Д.: Сейчас мне трудно говорить, я чувствую страшную боль в груди, но слышу в своём сердце, как дочь говорит мне: «Спасибо».
До того, как дочь Дороти умерла, у них было много «полуночных бесед» о смерти её отца и брата. Дороти сказала, что поначалу ей было «ужасно неприятно обсуждать это всё», но, казалось, благодаря таким разговорам её дочь чувствовала себя расслабленнее.
Мы подолгу говорили о раке и о Боге. И я сказала, что так её люблю, что, даже потеряв её, не стану любить её меньше. Пожалуй, никогда и никому я не выражала своих чувств так непосредственно. Я чувствовала себя ужасно. И восхитительно.
В последующие годы после смерти своей дочери Дороти
…много работала с этим горем, или, лучше сказать, это горе работало со мной. Мой младший сын постоянно говорит: «Я люблю тебя, мама». Кажется, мы никогда так открыто не выражали своих чувств.
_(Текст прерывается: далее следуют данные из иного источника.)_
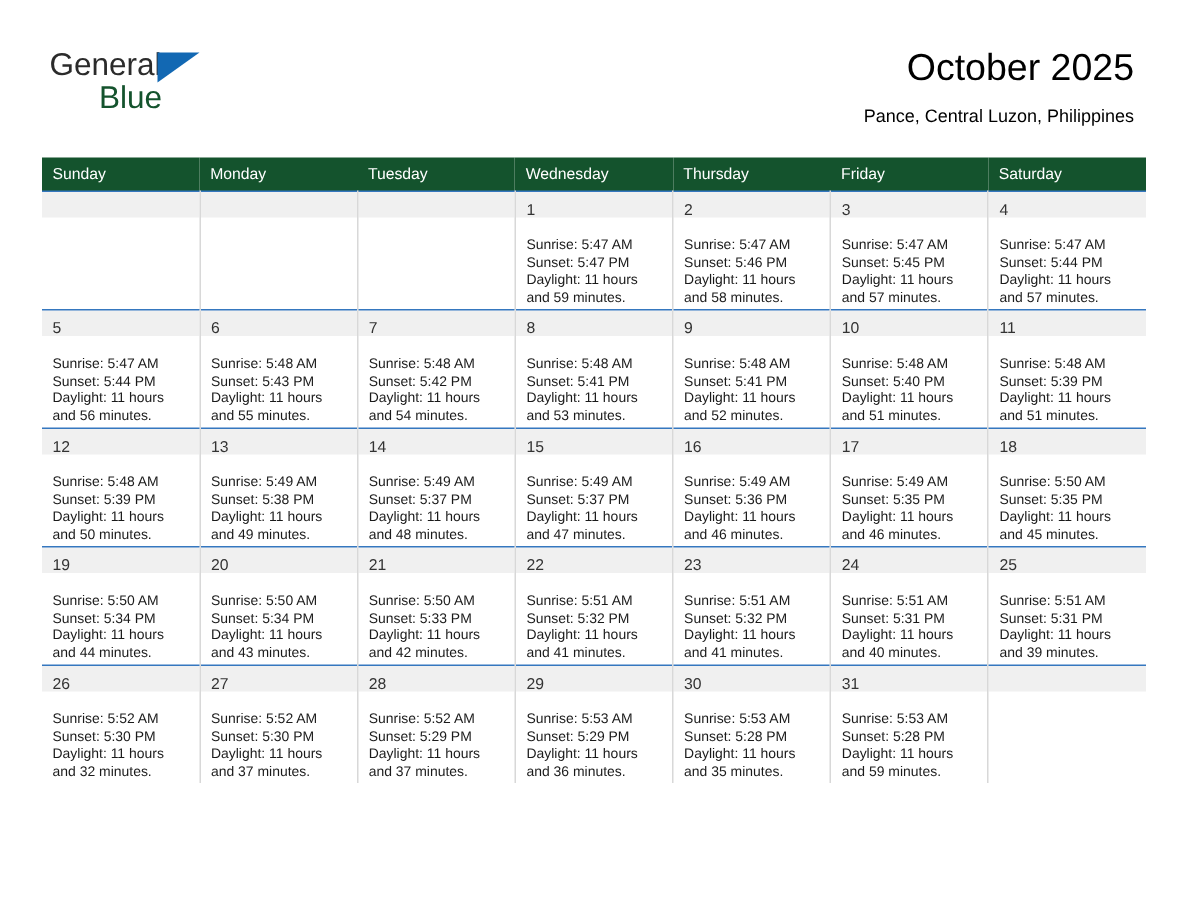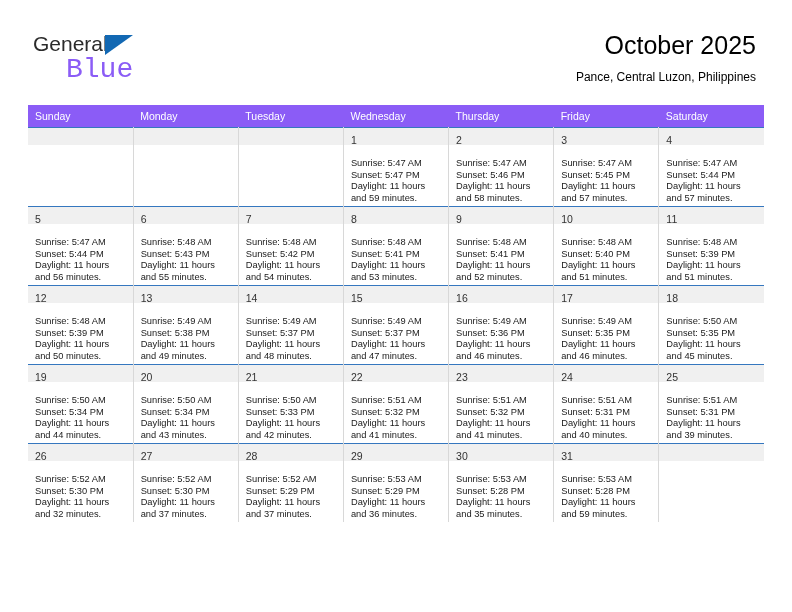--- a/index.html
+++ b/index.html
@@ -51,23 +51,23 @@
     top: 3px;
     width: 0;
     height: 0;
     border-left: 28px solid #1268b3;
     border-bottom: 20px solid transparent;
   }
   .logo-blue {
     position: absolute;
     left: 33px;
     top: 22px;
-    font-size: 28px;
-    color: #8b5cf6;
-    font-family: Liberation Mono, monospace;
+    font-size: 21px;
+    color: #14532d;
+    font-family: Liberation Sans, sans-serif;
   }
   .title-block {
     position: absolute;
     right: 36px;
     top: 30px;
     text-align: right;
   }
   .cal-title {
     font-size: 25px;
     color: #000000;
@@ -85,21 +85,21 @@
   
   .calendar {
     position: absolute;
     left: 28px;
     top: 105px;
     width: 736px;
     border-collapse: collapse;
     table-layout: fixed;
   }
   .calendar th {
-    background: #8b5cf6;
+    background: #14532d;
     color: #ffffff;
     font-size: 10.5px;
     font-weight: normal;
     text-align: left;
     padding: 5px 0 5px 7px;
     height: 11px;
     border: none;
   }
   .calendar td {
     vertical-align: top;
Я реже испытываю страх, но переживаю боль чаще, чем когда‑либо.
С тех пор, как умерла её дочь, она усыновила двух маленьких детей с тяжёлой инвалидностью и была рядом с ними «до самой смерти». В последней нашей беседе Дороти сказала:
Вы правы, страх, а не смерть, вот кто наш враг. Знаете, никогда в своей жизни я не чувствовала себя так ужасно и так чудесно.
Давая место смерти
Дорис, дочь умирающей матери
Дорис, женщина тридцати восьми лет, нотариус из Питтсбурга, позвонила мне однажды утром с просьбой «взять на терапию» её мать.
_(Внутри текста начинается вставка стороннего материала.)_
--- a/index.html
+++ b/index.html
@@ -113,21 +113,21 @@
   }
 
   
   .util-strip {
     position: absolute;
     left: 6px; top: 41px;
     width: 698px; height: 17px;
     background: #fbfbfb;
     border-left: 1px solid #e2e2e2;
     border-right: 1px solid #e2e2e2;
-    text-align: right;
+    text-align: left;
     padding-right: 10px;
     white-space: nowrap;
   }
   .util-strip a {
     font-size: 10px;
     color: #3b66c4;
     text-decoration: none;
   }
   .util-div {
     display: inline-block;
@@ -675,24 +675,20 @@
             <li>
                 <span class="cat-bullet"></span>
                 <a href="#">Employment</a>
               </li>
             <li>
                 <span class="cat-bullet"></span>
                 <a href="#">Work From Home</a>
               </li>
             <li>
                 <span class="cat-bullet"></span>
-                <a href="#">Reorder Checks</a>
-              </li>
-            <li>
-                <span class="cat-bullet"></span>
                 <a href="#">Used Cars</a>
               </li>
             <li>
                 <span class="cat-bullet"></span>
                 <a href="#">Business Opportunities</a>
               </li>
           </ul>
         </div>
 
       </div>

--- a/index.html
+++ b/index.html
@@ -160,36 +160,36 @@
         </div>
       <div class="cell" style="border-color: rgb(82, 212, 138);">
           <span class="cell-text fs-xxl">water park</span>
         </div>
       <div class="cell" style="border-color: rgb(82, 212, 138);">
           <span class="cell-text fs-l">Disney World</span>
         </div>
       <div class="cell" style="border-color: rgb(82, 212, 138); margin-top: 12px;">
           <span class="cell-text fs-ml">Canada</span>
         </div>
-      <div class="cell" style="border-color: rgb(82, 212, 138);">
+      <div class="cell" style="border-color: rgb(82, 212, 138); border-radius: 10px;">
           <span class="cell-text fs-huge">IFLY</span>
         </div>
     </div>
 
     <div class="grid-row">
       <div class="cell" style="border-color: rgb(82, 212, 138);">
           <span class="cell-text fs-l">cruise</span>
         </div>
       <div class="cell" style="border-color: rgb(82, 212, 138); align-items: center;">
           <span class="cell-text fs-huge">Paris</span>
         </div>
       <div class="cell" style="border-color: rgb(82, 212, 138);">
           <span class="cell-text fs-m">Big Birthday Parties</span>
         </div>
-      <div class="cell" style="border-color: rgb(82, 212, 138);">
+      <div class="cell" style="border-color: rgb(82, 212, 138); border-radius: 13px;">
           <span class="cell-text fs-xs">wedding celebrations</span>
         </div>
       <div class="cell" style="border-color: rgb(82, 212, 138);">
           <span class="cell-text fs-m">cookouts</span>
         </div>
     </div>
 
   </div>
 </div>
– Я звоню вам, поскольку хочу, чтобы вы поговорили с моей матерью. Она тяжело болеет раком, находится почти при смерти, и я хочу, чтобы она продолжала лечение. Она говорит, что с неё хватит, ей плохо от процедур, и она отказывается ложиться в больницу или продолжать терапию, которая, по словам врачей, могла бы ей помочь.
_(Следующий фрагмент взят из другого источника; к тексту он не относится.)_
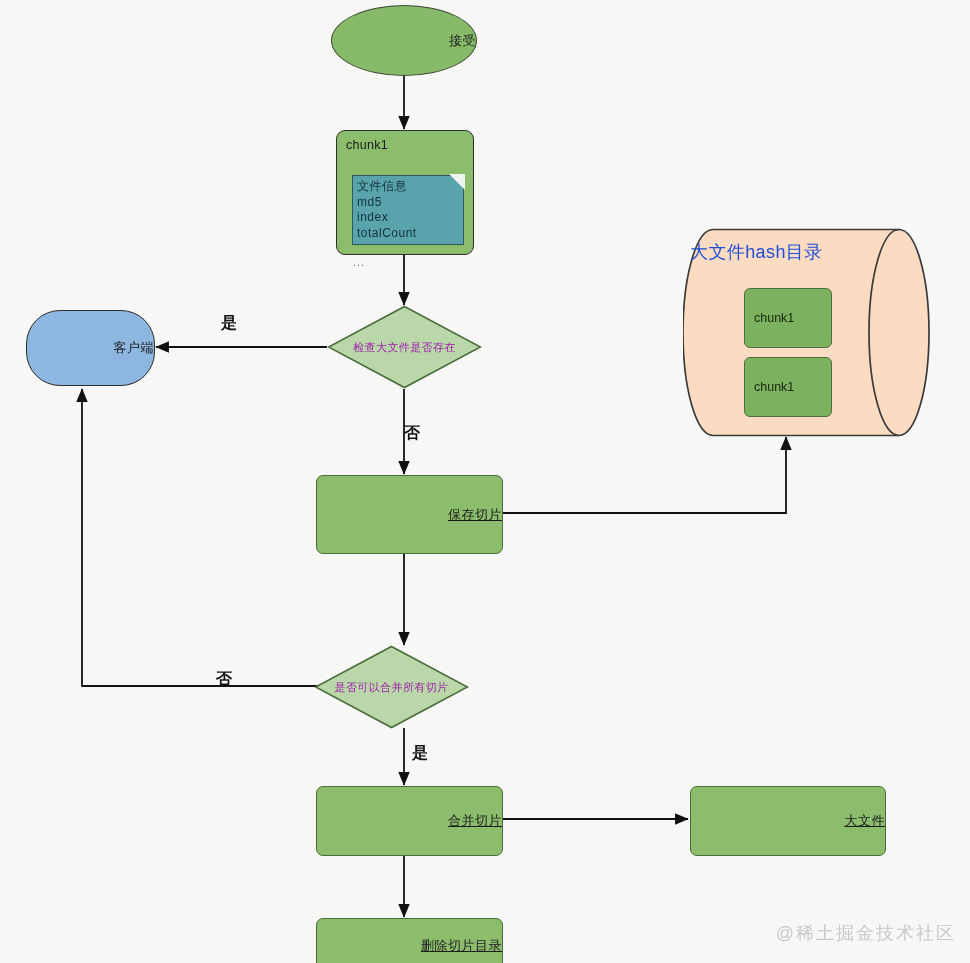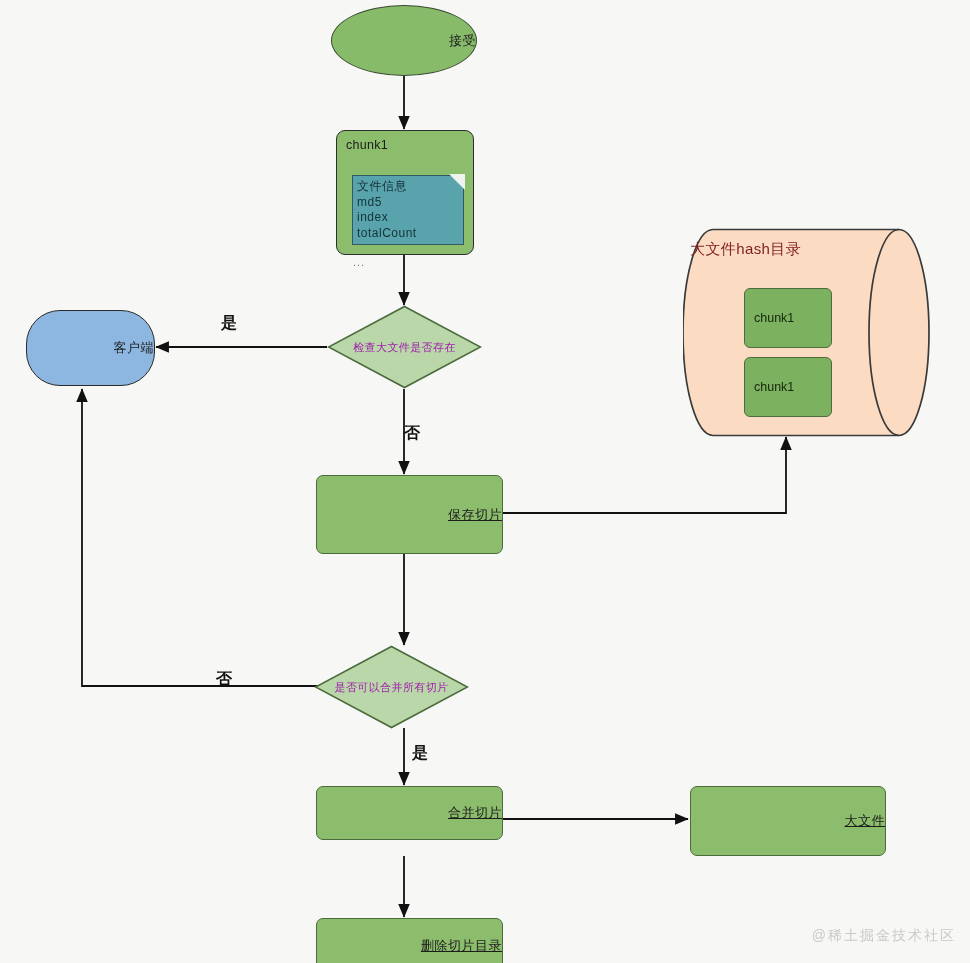--- a/index.html
+++ b/index.html
@@ -115,22 +115,22 @@
   
   .cylinder {
     position: absolute;
     z-index: 2;
   }
   .cylinder svg { display: block; }
   .cyl-title {
     position: absolute;
     left: 16px;
     top: 14px;
-    font-size: 15px;
-    color: #7f1d1d;
+    font-size: 18px;
+    color: #1d4ed8;
     letter-spacing: 0.4px;
     z-index: 4;
   }
   .chunk-box {
     position: absolute;
     background: #7cb15f;
     border: 1.5px solid #4c6d3d;
     border-radius: 6px;
     font-size: 12.5px;
     color: #16260f;
@@ -156,21 +156,21 @@
     top: 0;
     width: 970px;
     height: 963px;
     z-index: 1;
     pointer-events: none;
   }
   .watermark {
     position: absolute;
     right: 14px;
     bottom: 18px;
-    font-size: 14px;
+    font-size: 18px;
     color: #c9c9c9;
     letter-spacing: 2px;
     z-index: 6;
     user-select: none;
   }
 </style>
 </head>
 <body>
 
 <div id="canvas">
@@ -248,21 +248,21 @@
     <span>chunk1</span>
   </div>
 
   <div class="diamond-wrap" style="left:314px; top:645px; width:155px; height:84px;">
     <svg width="155" height="84" viewBox="0 0 155 84">
       <polygon points="77.5,1.5 153.5,42 77.5,82.5 1.5,42" fill="#b9d7a8" stroke="#4a6b3c" stroke-width="1.6"></polygon>
     </svg>
     <div class="diamond-label">是否可以合并所有切片</div>
   </div>
 
-  <div class="node process" style="left:316px; top:786px; width:187px; height:54px;">
+  <div class="node process" style="left:316px; top:786px; width:187px; height:70px;">
     <span>合并切片</span>
   </div>
 
   <div class="node process" style="left:690px; top:786px; width:196px; height:70px;">
     <span>大文件</span>
   </div>
 
   <div class="node process" style="left:316px; top:918px; width:187px; height:70px;">
     <span style="margin-top:-14px;">删除切片目录</span>
   </div>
Дорис, мать двоих детей, была разгневана и опечалена своим несчастьем: дело в том, что её мать, которой было тогда шестьдесят пять лет, «три года назад заболела раком и теперь почти перестала заботиться о себе». Барбара, мать Дорис, прошла полный курс лечения от рака в рамках протокола, применимого в её случае. Ей сделали операцию, за которой последовала химиотерапия и серьёзная доза облучения, а теперь врачи снова говорили, что ей «могла бы помочь» химиотерапия. Но лечение только усугубляло её состояние, и Барбара хотела просто быть у себя дома, в своей постели, «чтобы встретить смерть в относительном спокойствии, не чувствуя этой отвратительной тошноты».
В ходе беседы с Дорис я сказал, что не в наших обычаях или правилах говорить с человеком, который не хочет нас слышать. И если мать Дорис чего‑то хочет, нам кажется, что уместнее будет общаться с нею, проявляя уважение к её собственным желаниям в эти последние дни или месяцы её жизни.
Дорис: Но если вы не поговорите с ней, она не будет делать ничего, чтобы выжить. Она ужасно упряма. Она никогда не сделает того, о чём я её прошу. Если она не хочет делать этого ради себя, то пусть сделает хотя бы ради меня.